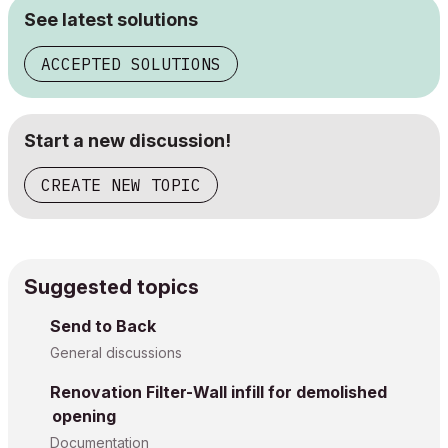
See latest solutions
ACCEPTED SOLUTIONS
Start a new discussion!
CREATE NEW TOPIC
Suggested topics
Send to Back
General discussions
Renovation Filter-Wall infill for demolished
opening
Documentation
^^^^^^^^
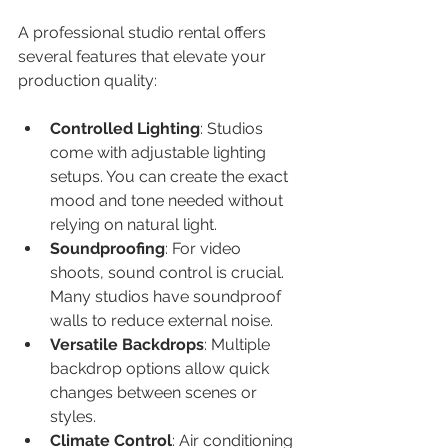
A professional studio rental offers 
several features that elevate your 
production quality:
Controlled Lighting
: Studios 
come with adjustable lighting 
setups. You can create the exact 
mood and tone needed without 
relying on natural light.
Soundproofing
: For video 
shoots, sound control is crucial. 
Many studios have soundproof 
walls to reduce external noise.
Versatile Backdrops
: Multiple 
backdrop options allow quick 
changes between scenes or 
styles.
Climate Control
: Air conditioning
^^^^^^^^
(Activity) Return, with no change at all, every line in the entries above from the line containing "See latest solutions" through the line containing "Documentation".

(Answer box)
See latest solutions
ACCEPTED SOLUTIONS
Start a new discussion!
CREATE NEW TOPIC
Suggested topics
Send to Back
General discussions
Renovation Filter-Wall infill for demolished
opening
Documentation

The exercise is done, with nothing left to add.